Prof. Dr. Stefan Schneider
Leitsatz
- Aufwendungen für die Hin- und Rückreise bei gemischt beruflich (betrieblich) und privat veranlassten Reisen können grundsätzlich in abziehbare Werbungskosten oder Betriebsausgaben und nicht abziehbare Aufwendungen für die private Lebensführung nach Maßgabe der beruflich und privat veranlassten Zeitanteile der Reise aufgeteilt werden, wenn die beruflich veranlassten Zeitanteile feststehen und nicht von untergeordneter Bedeutung sind.
- Das unterschiedliche Gewicht der verschiedenen Veranlassungsbeiträge kann es jedoch im Einzelfall erfordern, einen anderen Aufteilungsmaßstab heranzuziehen oder ganz von einer Aufteilung abzusehen.
Sachverhalt
Strittig ist, ob Aufwendungen für eine teils beruflich, teils privat veranlasste Reise in abziehbare Werbungskosten und nicht abziehbare private Kosten anhand der beruflichen und privaten Zeitanteile der Reise aufgeteilt werden können. Im Urteilsfall hatte ein EDV-Controller eine 4-tägige Computermesse in Las Vegas besucht; anschließend blieb er noch 3 Tage privat in den USA. Das FG hatte die Kosten des Hin- und Rückflugs aufgeteilt (4/7 Werbungskosten und 3/7 als private Kosten).
Entscheidung
Ist bei einer gemischt veranlassten Reise die berufliche oder private Veranlassung nicht von völlig untergeordneter Bedeutung, sind die Aufwendungen grundsätzlich aufzuteilen. Ihr beruflich veranlasster Teil ist notfalls zu schätzen und abziehbar. Dies gilt auch für Reisekostenteile, die sowohl den beruflichen als auch den privaten Reiseteil betreffen, hier also die Kosten der Hin- und Rückreise nach Las Vegas. Als sachgerechter Aufteilungsmaßstab kann auf die beruflichen und privaten Zeitanteile einer Reise zurückgegriffen werden.

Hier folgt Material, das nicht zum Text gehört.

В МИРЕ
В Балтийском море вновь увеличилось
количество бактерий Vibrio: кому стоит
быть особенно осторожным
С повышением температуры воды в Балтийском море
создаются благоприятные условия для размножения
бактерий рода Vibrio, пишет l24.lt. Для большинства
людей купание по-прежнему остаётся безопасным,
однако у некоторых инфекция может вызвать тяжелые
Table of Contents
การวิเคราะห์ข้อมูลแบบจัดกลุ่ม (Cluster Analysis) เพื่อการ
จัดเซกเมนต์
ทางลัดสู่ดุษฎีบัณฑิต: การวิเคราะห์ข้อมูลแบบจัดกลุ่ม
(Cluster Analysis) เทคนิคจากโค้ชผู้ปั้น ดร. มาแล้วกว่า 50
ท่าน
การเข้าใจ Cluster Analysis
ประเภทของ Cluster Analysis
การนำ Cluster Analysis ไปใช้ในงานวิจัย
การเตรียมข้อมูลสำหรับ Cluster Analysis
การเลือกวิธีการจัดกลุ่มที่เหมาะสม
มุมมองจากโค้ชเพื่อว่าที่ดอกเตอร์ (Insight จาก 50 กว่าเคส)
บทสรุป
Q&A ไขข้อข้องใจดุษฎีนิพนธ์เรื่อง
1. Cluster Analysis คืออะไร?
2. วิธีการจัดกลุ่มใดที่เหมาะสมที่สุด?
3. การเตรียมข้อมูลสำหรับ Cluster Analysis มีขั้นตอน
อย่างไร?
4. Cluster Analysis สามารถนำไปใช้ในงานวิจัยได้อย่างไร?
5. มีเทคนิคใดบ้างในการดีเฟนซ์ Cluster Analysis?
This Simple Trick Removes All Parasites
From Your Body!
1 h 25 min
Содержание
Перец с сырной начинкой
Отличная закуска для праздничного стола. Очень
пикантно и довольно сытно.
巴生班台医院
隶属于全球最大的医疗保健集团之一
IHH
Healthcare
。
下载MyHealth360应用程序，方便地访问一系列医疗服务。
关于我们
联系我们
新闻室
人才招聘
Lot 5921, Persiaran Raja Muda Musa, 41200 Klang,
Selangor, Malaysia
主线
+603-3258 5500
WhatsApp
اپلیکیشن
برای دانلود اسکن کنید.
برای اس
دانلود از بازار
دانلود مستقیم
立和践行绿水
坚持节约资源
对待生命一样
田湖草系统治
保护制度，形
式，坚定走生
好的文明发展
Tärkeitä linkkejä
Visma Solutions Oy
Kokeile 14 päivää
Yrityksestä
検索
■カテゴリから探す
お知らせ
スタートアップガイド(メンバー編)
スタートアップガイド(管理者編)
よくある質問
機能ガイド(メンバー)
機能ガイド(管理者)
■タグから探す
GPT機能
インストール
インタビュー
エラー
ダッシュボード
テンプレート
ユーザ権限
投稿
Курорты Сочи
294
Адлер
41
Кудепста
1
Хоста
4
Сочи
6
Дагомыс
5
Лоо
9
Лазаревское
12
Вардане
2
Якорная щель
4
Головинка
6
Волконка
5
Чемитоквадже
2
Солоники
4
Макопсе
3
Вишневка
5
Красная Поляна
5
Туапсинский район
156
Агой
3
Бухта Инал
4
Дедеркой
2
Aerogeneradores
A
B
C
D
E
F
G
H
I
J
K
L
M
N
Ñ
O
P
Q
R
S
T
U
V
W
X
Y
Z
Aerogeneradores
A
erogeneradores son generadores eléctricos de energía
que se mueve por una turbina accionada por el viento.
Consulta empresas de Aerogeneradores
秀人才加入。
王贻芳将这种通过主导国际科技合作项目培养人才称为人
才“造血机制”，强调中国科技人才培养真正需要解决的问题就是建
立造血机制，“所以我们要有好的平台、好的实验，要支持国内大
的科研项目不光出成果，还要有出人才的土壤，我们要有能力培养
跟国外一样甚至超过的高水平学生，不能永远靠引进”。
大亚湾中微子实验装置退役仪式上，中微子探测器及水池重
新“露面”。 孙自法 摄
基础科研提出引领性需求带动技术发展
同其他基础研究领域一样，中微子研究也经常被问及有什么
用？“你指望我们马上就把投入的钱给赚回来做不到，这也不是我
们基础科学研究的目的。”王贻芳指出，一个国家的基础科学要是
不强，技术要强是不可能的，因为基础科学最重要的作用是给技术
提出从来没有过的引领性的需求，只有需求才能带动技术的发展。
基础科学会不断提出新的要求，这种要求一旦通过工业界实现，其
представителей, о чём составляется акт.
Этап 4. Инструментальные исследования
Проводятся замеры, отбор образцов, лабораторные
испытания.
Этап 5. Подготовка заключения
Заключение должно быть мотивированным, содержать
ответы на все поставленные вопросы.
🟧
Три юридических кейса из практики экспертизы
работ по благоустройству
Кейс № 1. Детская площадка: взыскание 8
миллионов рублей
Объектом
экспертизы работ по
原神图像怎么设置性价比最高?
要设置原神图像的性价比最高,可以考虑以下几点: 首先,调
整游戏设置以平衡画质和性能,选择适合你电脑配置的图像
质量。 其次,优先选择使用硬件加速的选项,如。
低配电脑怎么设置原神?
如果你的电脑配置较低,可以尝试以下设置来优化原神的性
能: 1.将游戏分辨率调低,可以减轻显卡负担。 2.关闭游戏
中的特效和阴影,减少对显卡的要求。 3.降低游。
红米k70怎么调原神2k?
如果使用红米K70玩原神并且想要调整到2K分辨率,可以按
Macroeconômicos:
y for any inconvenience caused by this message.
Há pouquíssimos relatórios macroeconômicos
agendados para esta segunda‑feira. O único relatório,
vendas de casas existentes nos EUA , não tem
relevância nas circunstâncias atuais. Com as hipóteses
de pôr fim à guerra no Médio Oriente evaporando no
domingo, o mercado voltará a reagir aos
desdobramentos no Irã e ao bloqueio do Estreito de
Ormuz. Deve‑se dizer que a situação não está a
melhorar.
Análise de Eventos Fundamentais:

Daran, dass § 12 Nr. 1 Satz 2 EStG ein allgemeines Aufteilungs- und Abzugsverbot enthält, wird nicht mehr festgehalten. Dem objektivenNettoprinzip und dem Grundsatz der Besteuerung nach der Leistungsfähigkeit ist zu entnehmen, dass berufliche Kostenanteile, soweit abgrenzbar, auch abziehbar sein müssen. Auch wenn die berufliche Veranlassung von Auslandsreisen häufig schwierig festzustellen ist und von der Darstellung durch den Steuerpflichtigen abhängt, ist der Abzug nicht a priori ausgeschlossen. Falls nach Ausschöpfung aller Ermittlungsmaßnahmen gewichtige Zweifel an der beruflichen Veranlassung bleiben, scheidet der Abzug insgesamt aus. Ist aber die berufliche Veranlassung unzweifelhaft und lediglich der Höhe nach schwierig zu ermitteln, ist der Anteil eben zu schätzen.
Hinweis
Begrenzt wird die erweiterte Aufteilungsmöglichkeit durch die Grundüberlegung, dass zwischen Reisekosten sowie grundsätzlich nicht abziehbaren und nicht aufteilbaren Aufwendungen für die Lebensführung zu differenzieren ist: Kosten der Lebensführung sind durch steuerliche Existenzminima, Sonderausgaben und außergewöhnliche Belastungen abziehbar (subjektives Nettoprinzip) und insoweit abgegolten. Dies gilt z.B. für bürgerliche Kleidung, Brille, Armbanduhr, Schuhsohlen und Hörgerät; ob ein dennoch gegebener beruflicher Mehraufwand berücksichtigt wird, bleibt der Entscheidung des Gesetzgebers überlassen.
Falls objektivierbare Kriterien für eine Trennung der beruflichen und privaten Veranlassungsbeiträge fehlen, scheidet ein Abzug der Aufwendungen insgesamt aus. Allerdings kann von dem zeitbezogenen Aufteilungsmaßstab abgewichen werden. Nimmt z.B. ein Arbeitnehmer auf Weisung des Arbeitgebers einen beruflichen Termin wahr, können die Kosten der Hin- und Rückreise selbst dann in vollem Umfang beruflich veranlasst sein, wenn der Arbeitnehmer den beruflichen Pflichttermin mit einem Privataufenthalt verbindet, auch wenn der private Teil der Reise länger als der berufliche Teil ist. Entsprechendes muss auch für Selbstständige gelten.
Link zur Entscheidung
BFH, Beschluss vom 21.09.2009, GrS 1/06.